Upgrading a Tanzu Kubernetes Grid Integrated Edition cluster hangs on worker or control plane node and task will not cancel

book

Article ID: 317026

calendar_today

Updated On:

Products

Tanzu Kubernetes Grid

Issue/Introduction

Symptoms:
  • During upgrade and possibly other tasks that require bosh director to delete a Tanzu Kubernetes Grid Integrated Edition (TKGI) virtual machine, the task may become hung.
  • You will see bosh make a delete VM task to the CPI and then nothing else
  • You see messages similar to the following in the bosh task --debug output:
D, [2021-08-04T13:40:58.100149 #24551] [instance_update(master/12345678-abcd-ef12-4321-12345678abcd (2))] DEBUG -- DirectorJobRunner: [external-cpi] [cpi-123456] request: {"method":"delete_vm","arguments":["vm-f343da11-337c-78ab-f123-4567ad2ab12346"],"context":{"director_uuid":"87654321-1234-dcba-4321-1234567890ab","request_id":"cpi-123456","vm":{"stemcell":{"api_version":3}},"datacenters":"<redacted>","default_disk_type":"<redacted>","host":"<redacted>","nsxt":"<redacted>","password":"<redacted>","user":"<redacted>"},"api_version":1} with command: /var/vcap/jobs/vsphere_cpi/bin/cpi
  • You see that bosh director is running the /var/vcap/jobs/vsphere_cpi/bin/cpi command.
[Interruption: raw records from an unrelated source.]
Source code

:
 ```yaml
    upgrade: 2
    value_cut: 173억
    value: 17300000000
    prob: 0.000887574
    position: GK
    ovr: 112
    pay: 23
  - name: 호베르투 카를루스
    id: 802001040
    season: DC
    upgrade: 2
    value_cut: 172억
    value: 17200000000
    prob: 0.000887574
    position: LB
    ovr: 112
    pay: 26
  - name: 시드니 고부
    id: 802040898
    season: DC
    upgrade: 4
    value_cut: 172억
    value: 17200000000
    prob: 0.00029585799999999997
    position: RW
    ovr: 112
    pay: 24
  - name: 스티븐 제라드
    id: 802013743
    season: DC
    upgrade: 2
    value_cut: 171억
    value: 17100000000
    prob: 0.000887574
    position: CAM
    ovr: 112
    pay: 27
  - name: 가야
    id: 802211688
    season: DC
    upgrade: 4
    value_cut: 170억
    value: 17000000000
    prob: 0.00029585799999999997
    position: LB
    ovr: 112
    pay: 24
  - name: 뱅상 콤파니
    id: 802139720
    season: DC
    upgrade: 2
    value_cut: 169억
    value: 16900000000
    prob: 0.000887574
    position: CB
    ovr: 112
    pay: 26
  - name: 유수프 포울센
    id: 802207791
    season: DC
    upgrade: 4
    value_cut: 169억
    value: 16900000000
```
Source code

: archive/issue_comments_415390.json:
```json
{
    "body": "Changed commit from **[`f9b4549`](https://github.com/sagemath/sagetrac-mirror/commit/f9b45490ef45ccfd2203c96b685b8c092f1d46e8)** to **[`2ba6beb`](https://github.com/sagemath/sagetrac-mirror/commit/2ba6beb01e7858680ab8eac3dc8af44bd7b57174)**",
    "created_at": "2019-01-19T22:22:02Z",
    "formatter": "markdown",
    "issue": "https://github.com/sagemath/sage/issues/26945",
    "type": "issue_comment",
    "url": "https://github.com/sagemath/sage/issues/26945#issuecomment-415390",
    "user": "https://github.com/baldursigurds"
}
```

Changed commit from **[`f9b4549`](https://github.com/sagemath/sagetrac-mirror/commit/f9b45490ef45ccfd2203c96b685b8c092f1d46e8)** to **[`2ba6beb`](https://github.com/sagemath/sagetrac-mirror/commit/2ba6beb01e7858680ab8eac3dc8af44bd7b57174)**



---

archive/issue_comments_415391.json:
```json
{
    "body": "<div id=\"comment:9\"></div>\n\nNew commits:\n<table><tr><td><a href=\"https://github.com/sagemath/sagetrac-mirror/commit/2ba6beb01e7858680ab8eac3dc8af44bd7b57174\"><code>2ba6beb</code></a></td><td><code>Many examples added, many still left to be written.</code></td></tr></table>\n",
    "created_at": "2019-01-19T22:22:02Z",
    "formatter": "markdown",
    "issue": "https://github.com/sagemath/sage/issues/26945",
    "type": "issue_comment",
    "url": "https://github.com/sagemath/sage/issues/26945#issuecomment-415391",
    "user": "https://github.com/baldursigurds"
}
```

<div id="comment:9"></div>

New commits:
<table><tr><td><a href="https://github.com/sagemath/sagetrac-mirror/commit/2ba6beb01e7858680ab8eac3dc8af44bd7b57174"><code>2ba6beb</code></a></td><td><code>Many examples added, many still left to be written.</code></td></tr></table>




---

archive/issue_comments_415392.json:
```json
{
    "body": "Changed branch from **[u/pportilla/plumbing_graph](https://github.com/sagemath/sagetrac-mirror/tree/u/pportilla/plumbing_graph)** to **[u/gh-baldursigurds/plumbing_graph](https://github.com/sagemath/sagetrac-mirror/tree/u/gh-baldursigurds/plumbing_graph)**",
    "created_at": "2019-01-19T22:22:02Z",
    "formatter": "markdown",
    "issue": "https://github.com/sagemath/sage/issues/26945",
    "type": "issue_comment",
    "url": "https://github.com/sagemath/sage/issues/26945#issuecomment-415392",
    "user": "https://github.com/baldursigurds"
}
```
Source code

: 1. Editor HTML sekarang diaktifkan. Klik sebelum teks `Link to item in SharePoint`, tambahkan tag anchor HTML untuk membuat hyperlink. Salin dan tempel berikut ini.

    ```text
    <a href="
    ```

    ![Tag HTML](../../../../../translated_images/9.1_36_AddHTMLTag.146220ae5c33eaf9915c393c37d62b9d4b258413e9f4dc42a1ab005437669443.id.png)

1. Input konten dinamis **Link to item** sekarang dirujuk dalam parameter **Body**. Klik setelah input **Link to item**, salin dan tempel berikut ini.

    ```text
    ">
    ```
This is the CPI that is on the bosh director VM. This binary should in turn then do what the command was given to it, in this case delete the VM on the cloud provider, vCenter in this example. 


Environment

VMware Tanzu Kubernetes Grid Integrated Edition 1.x

Resolution

This is a known issue affecting TKGI. There is currently no resolution.

Workaround:
From the OpsMan VM, ssh to the bosh director and kill the CPI process noted in the Symptoms section of this article.

Notes:
  • The credentials for the director VM can be found under the credentials tab from the bosh director tile.
  • You can find the process ID of the CPI process by running ps aux | grep cpi and then kill it with kill -9 <process_id#>.